Toward a Stable Electron Model?
A question that has stimulated much thought over the years is how charged particles can exist. For charge repels like-signed charge, and any finite distribution of charge should dissipate into space. How can electrons persist?
There are two facts about "elementary" charged particles that may provide clues: (1) Charge (of either sign) always occurs in multiples of +1.6 x 10-19 coulombs. (2) Every charged "elementary" particle has a magnetic dipole moment.
Regarding clue no. 1, Dirac reportedly was able to demonstrate (in theory) a link between the quantization of electric charge and the existence of magnetic charge.

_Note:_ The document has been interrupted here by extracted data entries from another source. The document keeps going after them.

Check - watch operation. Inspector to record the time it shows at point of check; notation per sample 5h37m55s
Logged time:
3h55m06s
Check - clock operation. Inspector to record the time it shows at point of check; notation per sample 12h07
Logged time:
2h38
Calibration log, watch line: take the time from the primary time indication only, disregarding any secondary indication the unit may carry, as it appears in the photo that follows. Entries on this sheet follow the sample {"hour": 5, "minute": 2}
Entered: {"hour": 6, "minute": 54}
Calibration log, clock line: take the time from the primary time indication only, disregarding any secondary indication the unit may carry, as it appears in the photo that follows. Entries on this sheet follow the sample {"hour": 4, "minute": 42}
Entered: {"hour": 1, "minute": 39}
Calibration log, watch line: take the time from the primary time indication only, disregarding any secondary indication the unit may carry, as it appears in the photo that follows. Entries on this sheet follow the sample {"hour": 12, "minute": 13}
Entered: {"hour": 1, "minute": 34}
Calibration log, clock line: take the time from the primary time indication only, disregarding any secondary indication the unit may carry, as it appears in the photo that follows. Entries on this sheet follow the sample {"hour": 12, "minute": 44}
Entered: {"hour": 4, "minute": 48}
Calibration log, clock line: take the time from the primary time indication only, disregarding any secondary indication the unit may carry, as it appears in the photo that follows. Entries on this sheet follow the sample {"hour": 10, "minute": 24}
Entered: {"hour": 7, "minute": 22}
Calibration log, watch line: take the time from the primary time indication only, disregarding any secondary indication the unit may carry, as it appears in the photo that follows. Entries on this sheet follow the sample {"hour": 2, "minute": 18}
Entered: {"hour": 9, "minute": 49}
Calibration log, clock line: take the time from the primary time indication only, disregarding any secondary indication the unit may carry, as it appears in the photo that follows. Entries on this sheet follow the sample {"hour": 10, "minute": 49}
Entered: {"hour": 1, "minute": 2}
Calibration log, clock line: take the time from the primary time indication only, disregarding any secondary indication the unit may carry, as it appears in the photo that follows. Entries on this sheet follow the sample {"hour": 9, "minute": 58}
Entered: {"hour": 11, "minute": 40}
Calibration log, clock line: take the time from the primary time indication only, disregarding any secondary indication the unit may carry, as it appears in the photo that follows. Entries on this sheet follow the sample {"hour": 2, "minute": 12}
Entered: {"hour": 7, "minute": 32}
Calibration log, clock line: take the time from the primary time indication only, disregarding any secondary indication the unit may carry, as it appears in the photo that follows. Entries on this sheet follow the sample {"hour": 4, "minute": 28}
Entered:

A problem at this writing, however, is that no one has been able to isolate magnetic charge. If it exists, it always exists in tightly bound, equal amounts of both signs, so that the B field flux out of any measurable volume is zero.
With regard to the second clue we may safely conclude, in the absence of any non-electromagnetic constraint, that the charge in an elementary charged particle is somehow circulating. For no static distribution of electric charge can exist without some sort of non-electromagnetic constraint. Unfortunately the same appears to be true in the case of circulating charge. Many heroic attempts have been made to come up with a current configuration that holds together under the tug of its own internal interactions. All have failed. (Einstein reportedly pondered whether gravity might provide the needed, non-electromagnetic constraints needed to explain how electrons can persist in time.)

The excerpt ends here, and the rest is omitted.